#### Data records:
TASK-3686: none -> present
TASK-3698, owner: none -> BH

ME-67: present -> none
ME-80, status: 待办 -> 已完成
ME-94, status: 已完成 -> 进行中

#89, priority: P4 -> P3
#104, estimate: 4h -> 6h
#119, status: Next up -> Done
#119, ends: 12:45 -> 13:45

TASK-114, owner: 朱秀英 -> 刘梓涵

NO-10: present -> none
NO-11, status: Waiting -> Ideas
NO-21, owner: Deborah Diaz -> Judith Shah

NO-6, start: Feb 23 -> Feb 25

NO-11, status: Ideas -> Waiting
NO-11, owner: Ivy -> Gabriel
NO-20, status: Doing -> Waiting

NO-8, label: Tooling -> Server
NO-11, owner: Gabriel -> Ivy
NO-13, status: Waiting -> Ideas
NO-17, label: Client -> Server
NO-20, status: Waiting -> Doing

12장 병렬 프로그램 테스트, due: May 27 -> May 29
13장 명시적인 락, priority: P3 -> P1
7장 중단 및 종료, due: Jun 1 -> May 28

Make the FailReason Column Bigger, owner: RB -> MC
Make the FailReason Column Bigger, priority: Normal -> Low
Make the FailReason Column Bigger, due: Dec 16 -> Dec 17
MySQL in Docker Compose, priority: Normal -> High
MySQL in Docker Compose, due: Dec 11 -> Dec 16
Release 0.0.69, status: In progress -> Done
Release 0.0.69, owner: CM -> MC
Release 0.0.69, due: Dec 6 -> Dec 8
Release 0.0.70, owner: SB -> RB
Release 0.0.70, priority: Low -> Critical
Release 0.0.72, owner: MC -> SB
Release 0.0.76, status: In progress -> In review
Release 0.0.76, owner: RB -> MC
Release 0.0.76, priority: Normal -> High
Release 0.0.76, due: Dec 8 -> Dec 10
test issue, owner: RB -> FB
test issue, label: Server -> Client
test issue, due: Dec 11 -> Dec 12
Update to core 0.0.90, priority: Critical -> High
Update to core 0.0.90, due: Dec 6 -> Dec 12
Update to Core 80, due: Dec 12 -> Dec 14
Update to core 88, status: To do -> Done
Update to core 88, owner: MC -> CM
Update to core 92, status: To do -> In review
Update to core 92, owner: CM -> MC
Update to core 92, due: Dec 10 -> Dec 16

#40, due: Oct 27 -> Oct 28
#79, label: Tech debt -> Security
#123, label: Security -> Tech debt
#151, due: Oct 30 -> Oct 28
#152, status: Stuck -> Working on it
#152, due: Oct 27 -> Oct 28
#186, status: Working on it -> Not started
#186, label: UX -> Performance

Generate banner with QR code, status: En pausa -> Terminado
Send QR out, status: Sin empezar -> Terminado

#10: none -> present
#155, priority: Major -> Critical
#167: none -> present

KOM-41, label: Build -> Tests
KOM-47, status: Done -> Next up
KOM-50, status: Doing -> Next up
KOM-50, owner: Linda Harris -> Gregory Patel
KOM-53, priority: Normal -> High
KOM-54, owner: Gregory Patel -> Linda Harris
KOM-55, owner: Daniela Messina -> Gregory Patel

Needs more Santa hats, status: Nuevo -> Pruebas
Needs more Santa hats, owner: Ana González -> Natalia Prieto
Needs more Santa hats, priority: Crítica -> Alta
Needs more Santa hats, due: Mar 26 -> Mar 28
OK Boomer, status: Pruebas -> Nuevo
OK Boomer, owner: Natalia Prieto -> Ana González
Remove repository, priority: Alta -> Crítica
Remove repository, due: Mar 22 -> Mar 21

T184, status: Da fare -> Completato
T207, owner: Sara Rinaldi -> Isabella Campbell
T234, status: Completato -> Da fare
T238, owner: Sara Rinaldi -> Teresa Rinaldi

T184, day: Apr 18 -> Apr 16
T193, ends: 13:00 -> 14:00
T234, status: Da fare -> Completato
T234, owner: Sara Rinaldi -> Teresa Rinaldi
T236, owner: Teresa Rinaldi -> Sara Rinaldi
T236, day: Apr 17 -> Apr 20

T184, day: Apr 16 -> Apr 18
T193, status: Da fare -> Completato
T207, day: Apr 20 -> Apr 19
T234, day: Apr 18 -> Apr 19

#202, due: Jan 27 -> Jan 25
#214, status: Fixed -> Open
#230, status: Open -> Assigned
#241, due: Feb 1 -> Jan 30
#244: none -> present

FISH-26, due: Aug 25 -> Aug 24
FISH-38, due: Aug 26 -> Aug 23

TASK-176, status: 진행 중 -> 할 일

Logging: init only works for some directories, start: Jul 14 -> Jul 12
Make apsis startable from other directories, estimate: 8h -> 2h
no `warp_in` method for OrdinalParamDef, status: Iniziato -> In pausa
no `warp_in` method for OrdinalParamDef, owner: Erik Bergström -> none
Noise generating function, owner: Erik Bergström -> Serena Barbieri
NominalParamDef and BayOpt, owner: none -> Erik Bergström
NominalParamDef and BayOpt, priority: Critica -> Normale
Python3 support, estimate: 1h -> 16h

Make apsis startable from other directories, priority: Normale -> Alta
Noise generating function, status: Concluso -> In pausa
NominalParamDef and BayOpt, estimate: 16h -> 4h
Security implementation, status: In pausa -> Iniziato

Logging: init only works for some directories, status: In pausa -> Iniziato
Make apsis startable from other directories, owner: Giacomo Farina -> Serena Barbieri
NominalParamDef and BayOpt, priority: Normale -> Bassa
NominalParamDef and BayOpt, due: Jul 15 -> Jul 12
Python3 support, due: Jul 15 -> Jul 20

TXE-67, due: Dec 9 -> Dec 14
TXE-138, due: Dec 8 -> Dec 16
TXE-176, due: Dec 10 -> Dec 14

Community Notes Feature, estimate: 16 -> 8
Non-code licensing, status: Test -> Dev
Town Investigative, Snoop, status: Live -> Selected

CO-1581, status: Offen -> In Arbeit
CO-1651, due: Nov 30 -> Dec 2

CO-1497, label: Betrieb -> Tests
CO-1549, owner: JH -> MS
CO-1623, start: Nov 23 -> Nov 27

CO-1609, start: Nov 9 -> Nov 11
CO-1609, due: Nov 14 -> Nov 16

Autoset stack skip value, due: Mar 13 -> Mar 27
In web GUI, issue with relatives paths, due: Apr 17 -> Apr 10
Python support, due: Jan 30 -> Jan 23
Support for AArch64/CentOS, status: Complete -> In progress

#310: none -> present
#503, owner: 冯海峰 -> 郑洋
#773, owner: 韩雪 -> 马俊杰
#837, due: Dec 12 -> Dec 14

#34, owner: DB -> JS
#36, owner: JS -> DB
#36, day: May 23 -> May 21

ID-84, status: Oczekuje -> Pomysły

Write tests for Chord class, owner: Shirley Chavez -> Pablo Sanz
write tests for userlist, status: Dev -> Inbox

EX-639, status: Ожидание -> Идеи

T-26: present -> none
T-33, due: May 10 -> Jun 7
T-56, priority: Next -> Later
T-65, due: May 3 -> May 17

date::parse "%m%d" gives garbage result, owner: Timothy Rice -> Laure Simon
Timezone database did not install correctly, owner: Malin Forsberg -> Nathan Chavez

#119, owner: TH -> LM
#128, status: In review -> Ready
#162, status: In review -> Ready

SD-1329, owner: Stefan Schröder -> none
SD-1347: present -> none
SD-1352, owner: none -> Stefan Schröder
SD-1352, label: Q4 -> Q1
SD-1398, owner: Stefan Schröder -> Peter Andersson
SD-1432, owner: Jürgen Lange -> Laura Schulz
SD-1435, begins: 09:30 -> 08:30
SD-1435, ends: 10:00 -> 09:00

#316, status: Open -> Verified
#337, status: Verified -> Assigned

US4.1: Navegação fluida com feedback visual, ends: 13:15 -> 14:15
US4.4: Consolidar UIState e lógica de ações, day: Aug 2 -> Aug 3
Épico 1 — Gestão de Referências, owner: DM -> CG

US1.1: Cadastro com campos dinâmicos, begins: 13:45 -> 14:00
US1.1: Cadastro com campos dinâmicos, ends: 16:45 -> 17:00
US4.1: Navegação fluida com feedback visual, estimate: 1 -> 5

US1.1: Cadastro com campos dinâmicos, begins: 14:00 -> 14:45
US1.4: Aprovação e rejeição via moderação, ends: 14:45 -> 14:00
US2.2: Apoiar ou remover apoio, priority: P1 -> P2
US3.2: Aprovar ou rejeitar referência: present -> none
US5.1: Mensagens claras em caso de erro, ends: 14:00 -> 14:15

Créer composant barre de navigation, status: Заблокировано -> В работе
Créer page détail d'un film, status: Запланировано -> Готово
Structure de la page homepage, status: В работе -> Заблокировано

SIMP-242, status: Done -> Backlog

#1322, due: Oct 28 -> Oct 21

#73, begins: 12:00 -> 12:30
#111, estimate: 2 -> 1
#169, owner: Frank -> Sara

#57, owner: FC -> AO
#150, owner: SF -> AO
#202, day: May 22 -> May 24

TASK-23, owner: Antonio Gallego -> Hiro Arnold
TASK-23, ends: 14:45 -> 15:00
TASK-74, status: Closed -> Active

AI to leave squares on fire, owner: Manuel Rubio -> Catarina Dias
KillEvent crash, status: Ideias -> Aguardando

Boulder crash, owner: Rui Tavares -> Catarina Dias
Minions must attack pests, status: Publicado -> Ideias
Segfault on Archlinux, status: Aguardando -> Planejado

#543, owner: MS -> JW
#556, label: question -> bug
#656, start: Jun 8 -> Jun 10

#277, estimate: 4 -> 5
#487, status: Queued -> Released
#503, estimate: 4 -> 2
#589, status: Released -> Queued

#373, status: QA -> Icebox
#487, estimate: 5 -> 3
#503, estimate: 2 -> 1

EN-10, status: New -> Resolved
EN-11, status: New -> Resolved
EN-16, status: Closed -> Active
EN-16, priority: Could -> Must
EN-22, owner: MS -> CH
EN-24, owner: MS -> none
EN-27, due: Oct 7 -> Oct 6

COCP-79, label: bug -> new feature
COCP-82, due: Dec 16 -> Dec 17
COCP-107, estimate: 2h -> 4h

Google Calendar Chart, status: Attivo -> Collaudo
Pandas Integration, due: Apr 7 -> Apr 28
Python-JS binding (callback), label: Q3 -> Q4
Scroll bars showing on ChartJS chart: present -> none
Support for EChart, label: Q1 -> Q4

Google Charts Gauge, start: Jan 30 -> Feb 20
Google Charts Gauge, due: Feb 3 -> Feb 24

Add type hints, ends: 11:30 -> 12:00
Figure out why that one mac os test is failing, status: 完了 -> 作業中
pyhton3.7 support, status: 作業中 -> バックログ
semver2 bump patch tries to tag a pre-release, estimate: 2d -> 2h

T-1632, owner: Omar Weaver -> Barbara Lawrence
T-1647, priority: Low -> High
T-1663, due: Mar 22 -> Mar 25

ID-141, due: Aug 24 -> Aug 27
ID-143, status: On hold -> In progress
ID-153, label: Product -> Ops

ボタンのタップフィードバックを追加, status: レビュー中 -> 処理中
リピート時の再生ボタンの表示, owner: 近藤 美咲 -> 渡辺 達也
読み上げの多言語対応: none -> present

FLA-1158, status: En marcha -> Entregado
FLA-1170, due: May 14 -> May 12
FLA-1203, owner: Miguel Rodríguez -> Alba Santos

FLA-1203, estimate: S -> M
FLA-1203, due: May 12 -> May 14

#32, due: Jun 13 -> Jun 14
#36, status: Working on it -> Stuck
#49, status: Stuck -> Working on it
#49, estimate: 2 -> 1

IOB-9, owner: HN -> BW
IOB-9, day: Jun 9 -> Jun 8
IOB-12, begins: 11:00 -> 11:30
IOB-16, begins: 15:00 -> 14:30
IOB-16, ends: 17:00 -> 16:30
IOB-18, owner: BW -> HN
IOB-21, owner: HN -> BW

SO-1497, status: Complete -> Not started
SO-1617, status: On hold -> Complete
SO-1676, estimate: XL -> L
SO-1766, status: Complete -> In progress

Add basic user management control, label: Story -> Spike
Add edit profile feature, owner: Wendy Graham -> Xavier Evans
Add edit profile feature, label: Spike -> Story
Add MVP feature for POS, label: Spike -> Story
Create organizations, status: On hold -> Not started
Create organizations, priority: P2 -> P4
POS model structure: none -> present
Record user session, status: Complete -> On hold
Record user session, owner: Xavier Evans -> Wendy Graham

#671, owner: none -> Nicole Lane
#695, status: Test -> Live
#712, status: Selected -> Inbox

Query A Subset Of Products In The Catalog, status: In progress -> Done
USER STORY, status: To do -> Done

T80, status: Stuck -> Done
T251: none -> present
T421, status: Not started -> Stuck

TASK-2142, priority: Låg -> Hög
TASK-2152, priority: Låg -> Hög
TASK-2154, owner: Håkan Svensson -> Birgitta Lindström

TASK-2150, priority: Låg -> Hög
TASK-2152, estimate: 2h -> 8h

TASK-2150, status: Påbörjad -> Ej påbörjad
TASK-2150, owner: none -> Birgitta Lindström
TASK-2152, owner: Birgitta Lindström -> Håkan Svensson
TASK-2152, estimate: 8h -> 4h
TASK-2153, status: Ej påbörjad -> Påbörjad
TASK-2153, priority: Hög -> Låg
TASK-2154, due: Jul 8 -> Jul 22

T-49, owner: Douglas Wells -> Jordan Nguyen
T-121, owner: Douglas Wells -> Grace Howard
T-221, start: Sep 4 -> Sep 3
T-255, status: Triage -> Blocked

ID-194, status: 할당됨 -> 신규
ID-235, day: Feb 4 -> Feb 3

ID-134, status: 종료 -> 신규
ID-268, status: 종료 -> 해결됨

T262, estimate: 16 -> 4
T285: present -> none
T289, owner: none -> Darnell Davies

#### Problem to solve:
From the material above, copy exactly the lines between the line holding "IOB-18, owner: BW -> HN" and the line holding "Add edit profile feature, owner: Wendy", inclusive, and only those.

#### Answer for this exercise:
IOB-18, owner: BW -> HN
IOB-21, owner: HN -> BW

SO-1497, status: Complete -> Not started
SO-1617, status: On hold -> Complete
SO-1676, estimate: XL -> L
SO-1766, status: Complete -> In progress

Add basic user management control, label: Story -> Spike
Add edit profile feature, owner: Wendy Graham -> Xavier Evans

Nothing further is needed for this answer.